Supported by the Seven Fund- Enterprise Solutions to Poverty

The Social Business in Africa Initiative (SBAI) seeks to launch a pilot program of business incubation and venture funding for African entrepreneurs who are able to propose innovative solutions to the challenges faced by their countries in addressing key areas such as renewable energy; sustainable agriculture; health; and water and sanitation.

Given the complexity of the some of the issues faced by African countries in terms of addressing the area of climate change, renewable energy, and Information Communications Technologies (ICT) among others, the SBAI seeks to collaborate with the African Diaspora of the countries it targets. It is clear that there are educated Africans living in the US and elsewhere with expertise in these areas, who are often looking for ways to contribute to their home countries. The SBAI seeks to collaborate with them as mentors and potential partners to the African entrepreneurs in their home country.

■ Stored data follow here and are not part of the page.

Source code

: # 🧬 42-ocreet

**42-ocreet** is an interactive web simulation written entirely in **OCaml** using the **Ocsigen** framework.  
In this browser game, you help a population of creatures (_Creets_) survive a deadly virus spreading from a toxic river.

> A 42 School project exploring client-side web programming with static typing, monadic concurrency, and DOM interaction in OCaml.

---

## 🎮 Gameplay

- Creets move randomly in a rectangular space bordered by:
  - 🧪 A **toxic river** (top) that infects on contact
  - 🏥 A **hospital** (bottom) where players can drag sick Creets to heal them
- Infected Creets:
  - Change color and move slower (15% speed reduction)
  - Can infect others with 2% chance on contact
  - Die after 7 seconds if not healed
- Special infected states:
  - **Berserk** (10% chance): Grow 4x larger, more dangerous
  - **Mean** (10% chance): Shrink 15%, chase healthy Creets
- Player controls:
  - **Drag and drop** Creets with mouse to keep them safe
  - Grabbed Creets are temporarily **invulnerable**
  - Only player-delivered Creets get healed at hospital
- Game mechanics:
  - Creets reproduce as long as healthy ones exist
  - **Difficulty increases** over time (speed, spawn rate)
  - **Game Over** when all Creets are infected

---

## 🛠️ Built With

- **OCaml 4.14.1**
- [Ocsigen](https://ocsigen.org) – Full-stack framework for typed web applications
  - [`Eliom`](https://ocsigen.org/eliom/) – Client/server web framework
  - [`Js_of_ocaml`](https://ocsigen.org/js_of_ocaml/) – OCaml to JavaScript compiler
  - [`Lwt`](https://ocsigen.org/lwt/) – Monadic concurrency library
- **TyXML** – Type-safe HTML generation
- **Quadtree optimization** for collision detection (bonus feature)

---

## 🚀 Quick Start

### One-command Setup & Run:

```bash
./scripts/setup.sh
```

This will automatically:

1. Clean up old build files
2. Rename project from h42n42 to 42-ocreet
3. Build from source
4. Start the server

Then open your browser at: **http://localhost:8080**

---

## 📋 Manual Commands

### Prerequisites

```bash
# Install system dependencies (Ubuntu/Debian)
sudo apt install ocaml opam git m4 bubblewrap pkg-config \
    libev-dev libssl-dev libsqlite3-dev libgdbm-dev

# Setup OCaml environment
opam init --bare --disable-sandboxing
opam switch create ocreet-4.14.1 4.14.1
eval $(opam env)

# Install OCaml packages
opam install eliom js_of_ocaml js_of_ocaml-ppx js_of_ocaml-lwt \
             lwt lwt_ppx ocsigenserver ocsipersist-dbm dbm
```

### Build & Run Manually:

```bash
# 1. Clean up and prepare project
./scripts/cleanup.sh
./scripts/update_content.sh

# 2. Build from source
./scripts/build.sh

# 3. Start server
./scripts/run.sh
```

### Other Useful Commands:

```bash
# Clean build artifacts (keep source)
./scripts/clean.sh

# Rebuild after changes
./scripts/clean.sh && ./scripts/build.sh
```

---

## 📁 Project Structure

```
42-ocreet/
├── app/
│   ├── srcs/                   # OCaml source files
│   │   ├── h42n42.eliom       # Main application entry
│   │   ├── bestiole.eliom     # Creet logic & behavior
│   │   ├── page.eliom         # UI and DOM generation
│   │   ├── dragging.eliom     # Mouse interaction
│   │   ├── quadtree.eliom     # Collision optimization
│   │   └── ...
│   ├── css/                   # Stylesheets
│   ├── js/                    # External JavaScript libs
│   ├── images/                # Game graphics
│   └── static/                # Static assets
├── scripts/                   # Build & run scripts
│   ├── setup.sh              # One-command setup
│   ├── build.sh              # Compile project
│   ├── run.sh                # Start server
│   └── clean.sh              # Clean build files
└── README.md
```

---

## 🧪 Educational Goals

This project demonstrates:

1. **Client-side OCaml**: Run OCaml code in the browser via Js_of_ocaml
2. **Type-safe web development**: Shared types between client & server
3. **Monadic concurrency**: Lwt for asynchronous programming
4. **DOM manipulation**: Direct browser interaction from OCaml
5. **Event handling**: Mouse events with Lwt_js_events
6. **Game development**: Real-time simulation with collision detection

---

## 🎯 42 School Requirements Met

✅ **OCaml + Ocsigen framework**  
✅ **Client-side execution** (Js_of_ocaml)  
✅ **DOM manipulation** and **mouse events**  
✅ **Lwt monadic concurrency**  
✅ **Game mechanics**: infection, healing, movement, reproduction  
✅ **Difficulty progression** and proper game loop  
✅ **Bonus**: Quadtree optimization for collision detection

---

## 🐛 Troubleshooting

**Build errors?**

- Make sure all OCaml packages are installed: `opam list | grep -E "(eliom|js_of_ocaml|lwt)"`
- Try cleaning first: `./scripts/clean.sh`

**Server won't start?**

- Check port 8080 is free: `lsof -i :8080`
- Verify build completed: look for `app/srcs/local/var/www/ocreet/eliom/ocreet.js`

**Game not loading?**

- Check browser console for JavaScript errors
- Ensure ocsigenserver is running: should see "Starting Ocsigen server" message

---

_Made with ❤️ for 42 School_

SBAI was launched through a research project entitled; “Addressing Poverty and Development through Funding Innovation and Socially Conscious Entrepreneurship in Africa with Partnership of the African Diaspora.” The research proposed that in order to address poverty and other pressing development issues in Africa, it would be effective to explore mechanisms that could spur the growth of social businesses on the continent. Social businesses are those that seek social as well as financial returns for investors.

The key project activities undertaken during the first phase of the project were research on best practice business incubators and social venture funds in Africa. Based on research findings, a model for promoting socially conscious entrepreneurship has been developed. The project is entering the second phase of activities involving the launch of a pilot program in one country that will involve establishment of a business incubation center and a social venture fund as well as a program of African Diaspora mentorship/ partnership to be replicated in various African countries.